However, even under this more limited hologenome concept re-expressing narrow-sense heritability in terms of a hologenome remains problematic. While it may be useful to re-consider the microbiome in terms of functional niches that can be filled by different microbes [48], collective reproduction of the human host and members of each functional niche would nevertheless be required. The current evidence suggests that which microbes fill these niches is largely dependent on the environment, as discussed above, and so these niches would be highly sensitive to environmental contingencies. Due to this issue, this partial hologenome concept is unlikely to be relevant to human heritability. In addition, although human genetic variants might predispose individuals to certain colonizing microbes in a particular niche, this is subject to environmental exposure of those microbes. Such predisposing human genetic variants would already be included in heritability estimates, and the relevant microbial genetic variation would likely be represented by human GxE interactions (see next section).

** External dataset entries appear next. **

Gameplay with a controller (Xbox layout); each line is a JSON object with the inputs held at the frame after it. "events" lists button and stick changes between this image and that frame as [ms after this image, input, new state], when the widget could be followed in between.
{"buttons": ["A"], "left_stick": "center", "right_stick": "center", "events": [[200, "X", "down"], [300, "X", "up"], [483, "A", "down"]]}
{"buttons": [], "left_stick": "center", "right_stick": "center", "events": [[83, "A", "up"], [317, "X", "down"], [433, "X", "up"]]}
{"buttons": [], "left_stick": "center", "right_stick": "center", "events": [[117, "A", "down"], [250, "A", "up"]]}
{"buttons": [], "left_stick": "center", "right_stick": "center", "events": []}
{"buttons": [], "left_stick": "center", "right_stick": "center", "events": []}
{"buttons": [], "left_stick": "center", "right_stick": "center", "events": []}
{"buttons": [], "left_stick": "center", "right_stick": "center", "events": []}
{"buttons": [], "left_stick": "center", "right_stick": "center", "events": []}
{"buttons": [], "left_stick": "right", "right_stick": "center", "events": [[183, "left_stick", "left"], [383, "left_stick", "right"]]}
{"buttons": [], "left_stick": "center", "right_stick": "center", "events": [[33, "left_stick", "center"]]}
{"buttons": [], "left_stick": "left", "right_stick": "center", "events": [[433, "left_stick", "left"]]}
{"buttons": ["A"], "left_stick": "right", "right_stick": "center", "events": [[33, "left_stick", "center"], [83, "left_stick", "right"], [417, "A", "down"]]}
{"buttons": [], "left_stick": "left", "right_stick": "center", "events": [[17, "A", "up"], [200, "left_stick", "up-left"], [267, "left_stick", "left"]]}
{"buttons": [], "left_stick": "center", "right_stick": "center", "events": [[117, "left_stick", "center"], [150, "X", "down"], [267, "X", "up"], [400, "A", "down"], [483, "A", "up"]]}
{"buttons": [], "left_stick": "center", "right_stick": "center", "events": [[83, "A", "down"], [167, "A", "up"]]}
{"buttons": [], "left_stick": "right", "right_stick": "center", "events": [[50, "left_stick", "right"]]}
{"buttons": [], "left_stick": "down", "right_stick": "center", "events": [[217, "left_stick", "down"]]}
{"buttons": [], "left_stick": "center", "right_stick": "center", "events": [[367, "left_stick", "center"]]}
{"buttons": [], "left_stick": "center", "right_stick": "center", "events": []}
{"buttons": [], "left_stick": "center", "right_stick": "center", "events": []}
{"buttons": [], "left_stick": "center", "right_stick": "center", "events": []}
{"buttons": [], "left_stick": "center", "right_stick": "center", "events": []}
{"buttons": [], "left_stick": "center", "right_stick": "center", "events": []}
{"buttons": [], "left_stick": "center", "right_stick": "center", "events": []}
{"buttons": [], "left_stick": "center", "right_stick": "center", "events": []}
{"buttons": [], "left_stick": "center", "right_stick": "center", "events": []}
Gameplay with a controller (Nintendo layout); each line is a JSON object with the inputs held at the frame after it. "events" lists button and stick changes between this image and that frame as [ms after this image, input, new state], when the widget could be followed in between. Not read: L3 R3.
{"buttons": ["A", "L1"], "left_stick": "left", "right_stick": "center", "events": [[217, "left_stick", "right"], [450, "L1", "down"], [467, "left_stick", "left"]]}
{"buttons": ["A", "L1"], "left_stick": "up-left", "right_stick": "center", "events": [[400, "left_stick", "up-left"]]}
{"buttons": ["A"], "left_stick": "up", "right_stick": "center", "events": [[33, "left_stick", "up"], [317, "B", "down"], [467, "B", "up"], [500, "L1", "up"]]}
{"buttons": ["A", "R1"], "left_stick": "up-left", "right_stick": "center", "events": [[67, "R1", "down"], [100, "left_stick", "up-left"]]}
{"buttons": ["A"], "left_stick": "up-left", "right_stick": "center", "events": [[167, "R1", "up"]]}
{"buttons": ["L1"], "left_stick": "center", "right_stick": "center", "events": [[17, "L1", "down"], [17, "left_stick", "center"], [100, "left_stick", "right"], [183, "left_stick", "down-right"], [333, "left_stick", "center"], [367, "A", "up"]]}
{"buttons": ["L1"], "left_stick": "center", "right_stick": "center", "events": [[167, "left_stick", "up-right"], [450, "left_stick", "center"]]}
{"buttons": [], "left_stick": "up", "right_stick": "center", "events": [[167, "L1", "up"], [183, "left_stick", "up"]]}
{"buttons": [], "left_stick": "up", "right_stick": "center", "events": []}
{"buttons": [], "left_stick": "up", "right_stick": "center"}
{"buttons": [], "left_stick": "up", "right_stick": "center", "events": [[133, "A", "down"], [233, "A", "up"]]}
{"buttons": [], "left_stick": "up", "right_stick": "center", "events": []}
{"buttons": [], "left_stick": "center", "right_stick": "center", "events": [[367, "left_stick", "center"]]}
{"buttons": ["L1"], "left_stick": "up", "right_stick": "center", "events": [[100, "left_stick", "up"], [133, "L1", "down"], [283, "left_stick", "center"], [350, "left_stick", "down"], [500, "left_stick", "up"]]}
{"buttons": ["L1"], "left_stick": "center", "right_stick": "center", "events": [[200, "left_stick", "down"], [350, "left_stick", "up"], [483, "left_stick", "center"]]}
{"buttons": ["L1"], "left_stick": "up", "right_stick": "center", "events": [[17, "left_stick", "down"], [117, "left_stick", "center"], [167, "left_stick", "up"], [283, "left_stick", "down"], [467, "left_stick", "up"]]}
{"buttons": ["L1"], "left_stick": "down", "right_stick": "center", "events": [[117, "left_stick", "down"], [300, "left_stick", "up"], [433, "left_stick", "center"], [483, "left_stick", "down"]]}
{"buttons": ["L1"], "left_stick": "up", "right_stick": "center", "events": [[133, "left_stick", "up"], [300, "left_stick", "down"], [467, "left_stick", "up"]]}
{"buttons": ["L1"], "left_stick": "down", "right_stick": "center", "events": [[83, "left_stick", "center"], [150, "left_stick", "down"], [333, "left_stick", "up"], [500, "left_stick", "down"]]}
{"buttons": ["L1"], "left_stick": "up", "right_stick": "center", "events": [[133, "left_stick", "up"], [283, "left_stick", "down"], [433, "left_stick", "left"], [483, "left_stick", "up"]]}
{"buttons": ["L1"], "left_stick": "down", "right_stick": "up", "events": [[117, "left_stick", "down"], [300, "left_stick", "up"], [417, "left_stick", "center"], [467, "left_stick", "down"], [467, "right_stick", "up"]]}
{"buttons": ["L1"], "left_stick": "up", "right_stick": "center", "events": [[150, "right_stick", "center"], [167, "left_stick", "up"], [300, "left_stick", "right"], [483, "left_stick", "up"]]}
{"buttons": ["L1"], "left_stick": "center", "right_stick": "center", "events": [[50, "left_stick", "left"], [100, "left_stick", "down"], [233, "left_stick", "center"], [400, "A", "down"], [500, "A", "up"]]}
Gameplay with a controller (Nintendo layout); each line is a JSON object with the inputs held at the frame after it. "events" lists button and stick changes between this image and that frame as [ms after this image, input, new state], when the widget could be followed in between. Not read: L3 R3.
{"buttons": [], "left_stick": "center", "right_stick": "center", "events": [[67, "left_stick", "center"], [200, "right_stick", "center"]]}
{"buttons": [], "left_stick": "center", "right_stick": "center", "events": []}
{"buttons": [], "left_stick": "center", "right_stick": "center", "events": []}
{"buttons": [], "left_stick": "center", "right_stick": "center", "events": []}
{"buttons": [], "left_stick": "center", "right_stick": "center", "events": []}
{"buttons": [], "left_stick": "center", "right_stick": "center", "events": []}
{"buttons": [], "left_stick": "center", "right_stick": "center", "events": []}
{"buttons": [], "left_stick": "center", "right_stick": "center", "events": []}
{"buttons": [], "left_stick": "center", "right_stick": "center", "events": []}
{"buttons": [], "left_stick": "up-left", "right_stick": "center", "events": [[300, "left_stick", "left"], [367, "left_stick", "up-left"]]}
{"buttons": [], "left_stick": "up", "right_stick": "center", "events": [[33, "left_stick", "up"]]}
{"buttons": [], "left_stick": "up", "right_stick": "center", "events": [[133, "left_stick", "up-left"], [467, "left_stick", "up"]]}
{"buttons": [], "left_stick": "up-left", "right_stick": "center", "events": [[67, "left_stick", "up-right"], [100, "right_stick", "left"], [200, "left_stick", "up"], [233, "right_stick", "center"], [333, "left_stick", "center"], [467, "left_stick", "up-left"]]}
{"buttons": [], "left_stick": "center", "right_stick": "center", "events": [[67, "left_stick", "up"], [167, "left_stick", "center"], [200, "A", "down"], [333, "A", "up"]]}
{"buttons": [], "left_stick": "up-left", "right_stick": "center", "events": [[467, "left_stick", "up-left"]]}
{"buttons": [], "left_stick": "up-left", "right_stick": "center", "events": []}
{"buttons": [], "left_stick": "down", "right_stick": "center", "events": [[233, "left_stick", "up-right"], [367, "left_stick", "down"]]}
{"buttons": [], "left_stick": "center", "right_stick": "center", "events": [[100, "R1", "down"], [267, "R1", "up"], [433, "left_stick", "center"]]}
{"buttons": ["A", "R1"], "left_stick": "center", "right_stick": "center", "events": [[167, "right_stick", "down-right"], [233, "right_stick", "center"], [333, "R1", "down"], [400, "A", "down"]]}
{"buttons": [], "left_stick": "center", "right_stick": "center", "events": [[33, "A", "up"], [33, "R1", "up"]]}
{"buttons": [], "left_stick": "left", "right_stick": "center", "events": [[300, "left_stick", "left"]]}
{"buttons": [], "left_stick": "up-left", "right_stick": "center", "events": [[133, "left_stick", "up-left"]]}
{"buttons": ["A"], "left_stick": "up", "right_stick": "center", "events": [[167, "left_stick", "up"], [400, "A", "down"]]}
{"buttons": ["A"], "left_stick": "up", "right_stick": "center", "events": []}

A separate counterargument is based on evidence that certain microbes are transmitted between close relatives. In particular, mother-offspring microbial transmission is known to occur in humans during childbirth and early life [51]. A recent analysis showed that 16.4% of strains within infant microbiomes were shared with the respective mother, and these shared strains had higher gut colonization efficacies [52]. In contrast, only 0.73% of strains were shared between unrelated infants and mothers. At evolutionary timescales, there is also evidence of co-diversification of a small proportion of microbes across primate lineages [53], which on the surface is consistent with a more limited hologenome concept being relevant for human trait heritability calculations. These observations provide valuable biological insights, and it remains an exciting area of research to determine the degree to which vertically transmitted strains affect human phenotypes.

Despite these observations, such strains are unlikely to make a substantial contribution to the high heritability estimates reported by classical studies. The majority of classical trait heritability estimates are derived from twin studies, which are based on comparing differences in phenotypic similarity between monozygotic twins and dizygotic twins [23, 54]. It is unclear what mechanism would result in higher concordance in the vertical transmission of strains between monozygotic twins compared to dizygotic twins (Fig. 2). This would be required for the microbiome to contribute to the high heritability estimates reported in classical studies. In contrast, there are clearer rationales for why other controversial potential contributors to missing heritability would be more similar in monozygotic twins. For example, epigenetic signals are physically linked to the human genome, and thus monozygotic twins could potentially acquire identical epigenetic signatures. Without a similar rationale for vertically transmitted strains, they are unlikely to be contributors to missing heritability.

Fig. 2
figure 2

There is currently no clear rationale for why monozygotic twins would acquire more similar strains through vertical transmission compared to dizygotic twins in early life. This would be required for the vertical transmission of microbes to contribute to the problem of missing heritability, because traditional heritability estimates have been based predominately on comparing differences in phenotype concordance between monozygotic and dizygotic twins. A contrasting example is epigenetic signals (indicated by grey dots on DNA), which have also been suggested to be a partial explanation for the issue of missing heritability. Although this point remains highly controversial, the rationale is nonetheless much clearer because any such signals would be transmitted through the zygote genomes to each twin

Nonetheless, if a sufficient physical mechanism was identified, then vertically transmitted strains could contribute to the issue of missing heritability to some degree. The holobiont model would not be a requirement for this scenario, because the contribution of the microbiome to missing heritability would be a statistical phenomenon, rather than a missing source of human genetic variation. We anticipate three different requirements for this model: (1) emergence of heritable variance in the interactions between microbial and host genes, (2) emergence of interactions between the host and vertically transmitted microbes that increases the chance that children will resemble their parents, and (3) some degree of robustness to disruption by competition with horizontally acquired microbes. These requirements remain to be explored in the future to determine the viability of this model. However, if this model was shown to be reasonable, it would represent a distinct case from the main perspectives we have argued against in this work (Fig. 1). Indeed, such a model seems to capture a phenomenological effect similar to cases where the requirement for shared environmental effects across monozygotic and dizygotic twins is unmet [23, 24]. For example, dizygotic twins may be more likely to strive to differ from each other socially and cognitively compared to monozygotic twins [24]. Such unaccounted environmental and cultural factors do result in inflated estimates of human genetic effects in twin studies [23]. Similarly, the hypothetical higher concordance in strain transmission to monozygotic twins could result in inflated estimates of human genetic effects, and thus inflated heritability estimates. Therefore, such vertically transmitted strains could conceivably be related to the issue of missing heritability, although it would be incorrect to consider them a missing source of human genetic variation in GWASs.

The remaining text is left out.